The big difference between CPUs and GPUs is that GPUs are good at handling massively parallel sequential tasks. CPUs on the other hand spend much of their time running code that can branch in two directions at many points.

It’s a bit like the difference between painting a house and painting an oil painting. The basic idea is the same, but in the first case you just plan what to do and then execute, where you can easily split the job many ways so many people can work at the same time. In the second case, everything depends on everything else so you can’t just plan and execute, there is a constant feedback loop between the two.

What I said was misleading, but true.
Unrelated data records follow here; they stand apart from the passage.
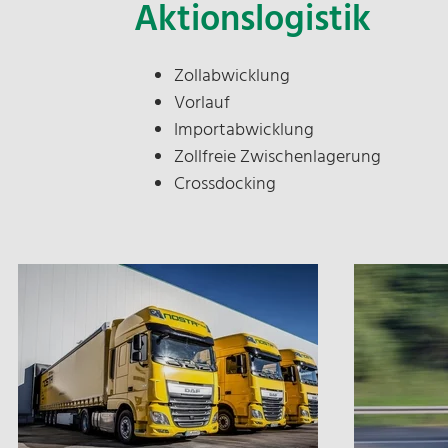
Aktionslogistik
Zollabwicklung
Vorlauf
Importabwicklung
Zollfreie Zwischenlagerung
Crossdocking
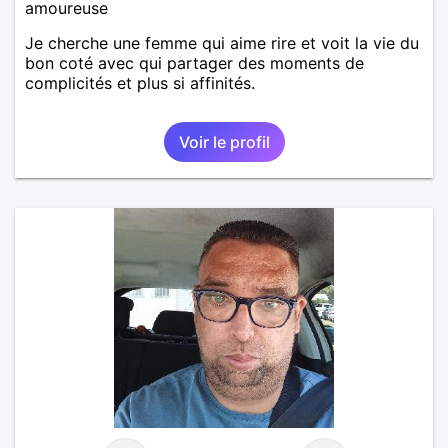
amoureuse
Je cherche une femme qui aime rire et voit la vie du
bon coté avec qui partager des moments de
complicités et plus si affinités.
Voir le profil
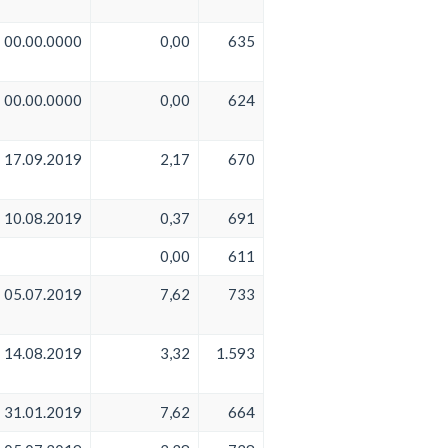
00.00.0000
0,00
635
00.00.0000
0,00
624
17.09.2019
2,17
670
10.08.2019
0,37
691
0,00
611
05.07.2019
7,62
733
14.08.2019
3,32
1.593
31.01.2019
7,62
664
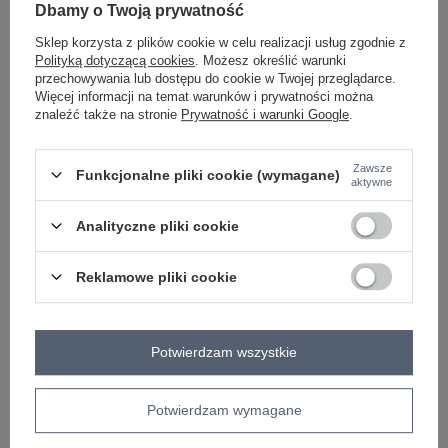
-
+
Dbamy o Twoją prywatność
One size
5906694064715
Sklep korzysta z plików cookie w celu realizacji usług zgodnie z
Polityką dotyczącą cookies
. Możesz określić warunki
przechowywania lub dostępu do cookie w Twojej przeglądarce.
brązowy
Więcej informacji na temat warunków i prywatności można
znaleźć także na stronie
Prywatność i warunki Google
.
ZALOGUJ SIĘ I ZOBACZ CENĘ
Zawsze
Funkcjonalne pliki cookie (wymagane)
aktywne
Masz pytanie? Chętnie pomożemy.
Analityczne pliki cookie
Zadzwoń
+48 601 547 740
Zadaj pytanie
Reklamowe pliki cookie
skład materiału : 65% akryl, 17% poliamid, 9%
wiskoza, 9% wełna
sposób prania : pranie ręczne
Potwierdzam wszystkie
Kod produktu
IT-SW-72806.75
Marka
ITALY MODA
Potwierdzam wymagane
styl
casual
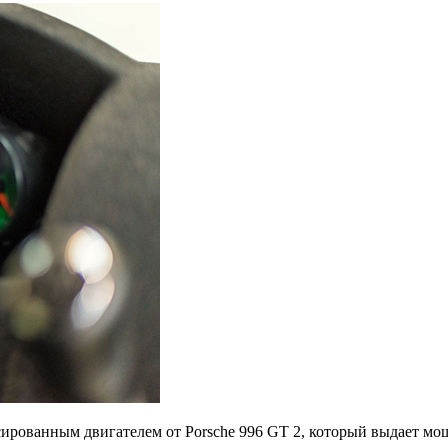
ированным двигателем от Porsche 996 GT 2, который выдает мо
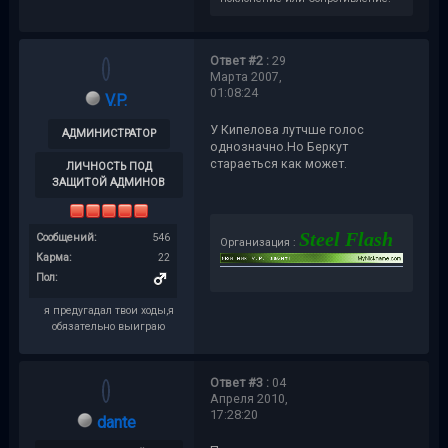
Ответ #2 :
29
Марта 2007,
01:08:24
V.P.
У Кипелова лутчше голос
АДМИНИСТРАТОР
однозначно.Но Беркут
стараеться как может.
ЛИЧНОСТЬ ПОД
ЗАЩИТОЙ АДМИНОВ
Steel Flash
Сообщений:
546
Организация :
Карма:
22
Пол:
я предугадал твои ходы,я
обязательно выиграю
Ответ #3 :
04
Апреля 2010,
17:28:20
dante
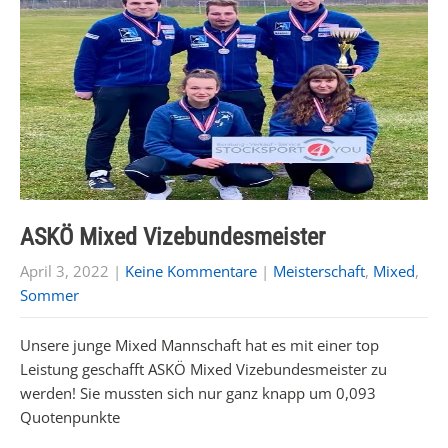
ASKÖ Mixed Vizebundesmeister
April 3, 2022
|
Keine Kommentare
|
Meisterschaft
,
Mixed
,
Sommer
Unsere junge Mixed Mannschaft hat es mit einer top
Leistung geschafft ASKÖ Mixed Vizebundesmeister zu
werden! Sie mussten sich nur ganz knapp um 0,093
Quotenpunkte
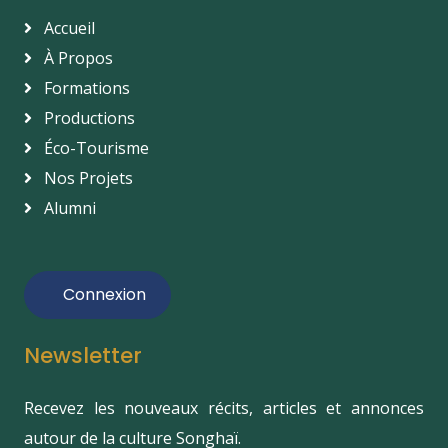
Accueil
À Propos
Formations
Productions
Éco-Tourisme
Nos Projets
Alumni
Connexion
Newsletter
Recevez les nouveaux récits, articles et annonces
autour de la culture Songhaï.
CPUs have hardware “FPUs” in that each core can handle, in hardware, addition, multiplication, and subtraction (possibly division). Everything else is handled by a software library.

GPUs, on the other hand, have more in their FPU hardware per core than just the basic operations. They can actually hardware multiply matrices, for instance. While it’s true that GPUs are massively parallel compared to CPUs, that’s only the very surface of differences. A GPU is not just a ton of CPU cores (except in limited cases like the Haswell line of Intel HD graphics cards).

Interesting. Had no idea.

I thought CPUs had matrix operations for a long time now (e.g. Intel MMX instruction set).

Cite?

Another key difference is memory access. GPU’s do not have the same level of fine-grained control for all processors when accessing (reading and writing) memory compared to a multi-core CPU.

If you have a program that is very parallelizable, it may not gain from running on a GPU if the memory access patterns are random for either reads or writes. The GPU is most efficient when the data structures can be read and written in adjacent blocks (there is some ability to get around this but performance drops).